■ **TASK OBJECTIVE**
Every line in the data below that includes "subsection" belongs in the answer, copied as it stands.

##### STUDY MATERIAL

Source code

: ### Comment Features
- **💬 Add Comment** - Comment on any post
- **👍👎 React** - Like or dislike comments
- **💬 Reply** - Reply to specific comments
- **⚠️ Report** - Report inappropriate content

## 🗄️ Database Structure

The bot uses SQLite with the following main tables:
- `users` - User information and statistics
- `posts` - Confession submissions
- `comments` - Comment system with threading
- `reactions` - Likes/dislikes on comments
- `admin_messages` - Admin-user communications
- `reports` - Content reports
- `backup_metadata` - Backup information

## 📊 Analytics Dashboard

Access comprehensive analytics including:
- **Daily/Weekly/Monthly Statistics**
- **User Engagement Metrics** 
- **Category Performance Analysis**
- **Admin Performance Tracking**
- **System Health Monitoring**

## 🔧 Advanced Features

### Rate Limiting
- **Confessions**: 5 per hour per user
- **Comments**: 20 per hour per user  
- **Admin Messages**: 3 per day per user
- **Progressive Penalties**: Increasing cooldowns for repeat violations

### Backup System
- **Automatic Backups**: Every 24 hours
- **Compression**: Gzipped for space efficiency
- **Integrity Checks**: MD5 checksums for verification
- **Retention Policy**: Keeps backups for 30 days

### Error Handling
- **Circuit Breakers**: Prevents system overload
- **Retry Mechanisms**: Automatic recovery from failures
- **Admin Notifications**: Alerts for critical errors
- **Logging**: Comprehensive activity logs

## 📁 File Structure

##########
##### STUDY MATERIAL

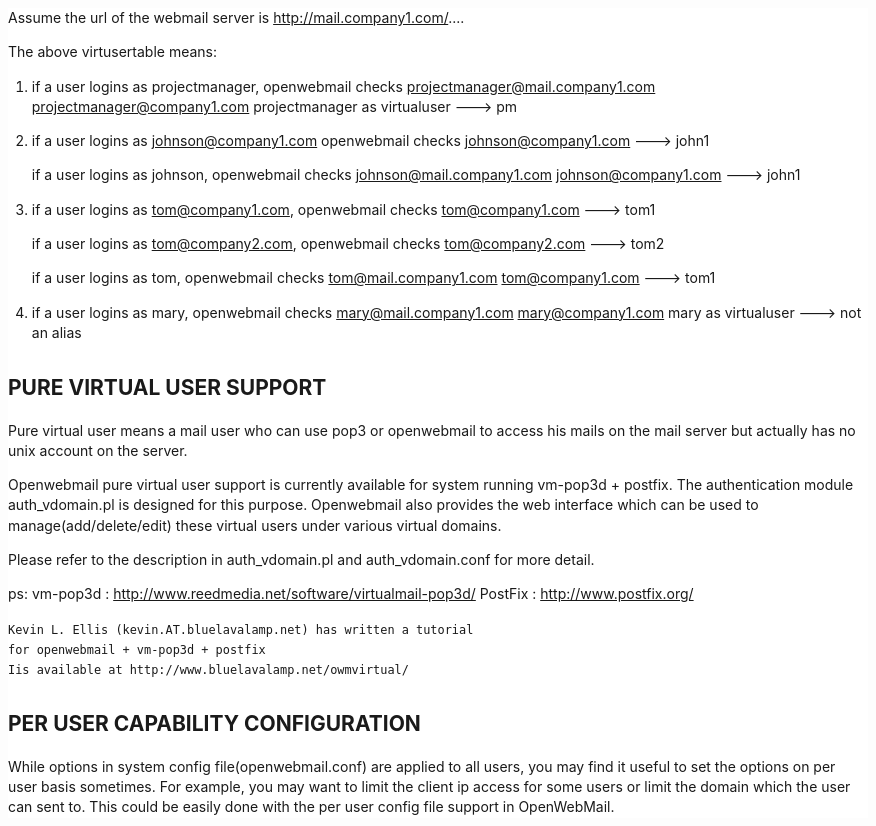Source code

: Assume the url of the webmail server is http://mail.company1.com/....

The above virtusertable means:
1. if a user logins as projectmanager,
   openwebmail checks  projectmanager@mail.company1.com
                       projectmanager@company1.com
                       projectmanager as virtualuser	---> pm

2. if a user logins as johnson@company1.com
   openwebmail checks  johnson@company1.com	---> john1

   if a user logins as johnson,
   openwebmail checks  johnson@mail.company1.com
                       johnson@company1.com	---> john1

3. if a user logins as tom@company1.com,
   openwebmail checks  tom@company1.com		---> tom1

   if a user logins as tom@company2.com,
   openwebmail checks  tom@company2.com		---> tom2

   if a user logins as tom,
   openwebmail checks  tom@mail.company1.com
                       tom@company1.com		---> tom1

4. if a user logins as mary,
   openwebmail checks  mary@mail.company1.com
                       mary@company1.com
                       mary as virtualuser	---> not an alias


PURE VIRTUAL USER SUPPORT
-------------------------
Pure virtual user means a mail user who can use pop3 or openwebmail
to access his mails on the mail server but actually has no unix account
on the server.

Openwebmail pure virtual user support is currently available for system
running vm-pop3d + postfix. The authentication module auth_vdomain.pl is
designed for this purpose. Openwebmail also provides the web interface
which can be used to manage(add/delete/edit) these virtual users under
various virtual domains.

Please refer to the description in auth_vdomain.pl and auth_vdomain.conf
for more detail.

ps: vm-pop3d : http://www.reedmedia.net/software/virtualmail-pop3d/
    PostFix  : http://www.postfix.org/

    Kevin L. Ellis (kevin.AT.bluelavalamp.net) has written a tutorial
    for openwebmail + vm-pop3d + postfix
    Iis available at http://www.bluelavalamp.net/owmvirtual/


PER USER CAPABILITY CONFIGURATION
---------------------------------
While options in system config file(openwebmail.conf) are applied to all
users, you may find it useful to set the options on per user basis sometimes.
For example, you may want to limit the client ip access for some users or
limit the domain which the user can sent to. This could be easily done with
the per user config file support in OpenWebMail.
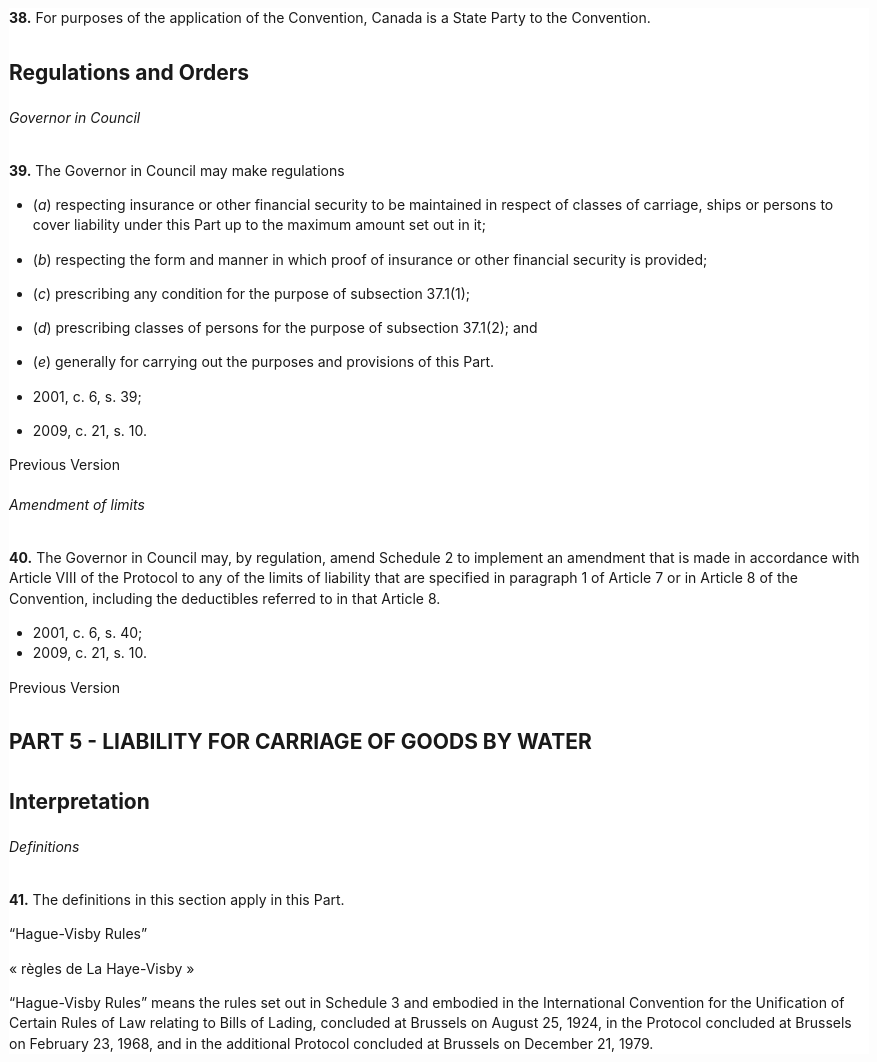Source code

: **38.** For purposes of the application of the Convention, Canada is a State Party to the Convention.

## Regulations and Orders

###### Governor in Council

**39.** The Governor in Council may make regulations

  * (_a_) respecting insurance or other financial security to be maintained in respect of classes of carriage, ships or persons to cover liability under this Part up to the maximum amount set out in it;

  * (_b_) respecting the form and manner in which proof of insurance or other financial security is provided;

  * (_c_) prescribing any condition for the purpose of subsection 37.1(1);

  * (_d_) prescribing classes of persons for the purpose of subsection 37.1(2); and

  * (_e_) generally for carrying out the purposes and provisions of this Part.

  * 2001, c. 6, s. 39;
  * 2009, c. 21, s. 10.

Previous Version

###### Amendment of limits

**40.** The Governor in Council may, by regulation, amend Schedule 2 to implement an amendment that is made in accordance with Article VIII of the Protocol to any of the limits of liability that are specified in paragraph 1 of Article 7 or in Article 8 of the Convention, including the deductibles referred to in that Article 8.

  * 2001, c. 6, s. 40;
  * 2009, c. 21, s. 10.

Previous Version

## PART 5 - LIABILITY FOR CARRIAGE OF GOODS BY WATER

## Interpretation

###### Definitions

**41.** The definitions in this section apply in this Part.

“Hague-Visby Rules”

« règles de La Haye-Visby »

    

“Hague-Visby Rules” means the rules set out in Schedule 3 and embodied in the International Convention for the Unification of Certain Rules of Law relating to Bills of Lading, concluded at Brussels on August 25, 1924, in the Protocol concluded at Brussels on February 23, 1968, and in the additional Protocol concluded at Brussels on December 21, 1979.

##########

■ **SOLUTION BELOW**
  * (_c_) prescribing any condition for the purpose of subsection 37.1(1);
  * (_d_) prescribing classes of persons for the purpose of subsection 37.1(2); and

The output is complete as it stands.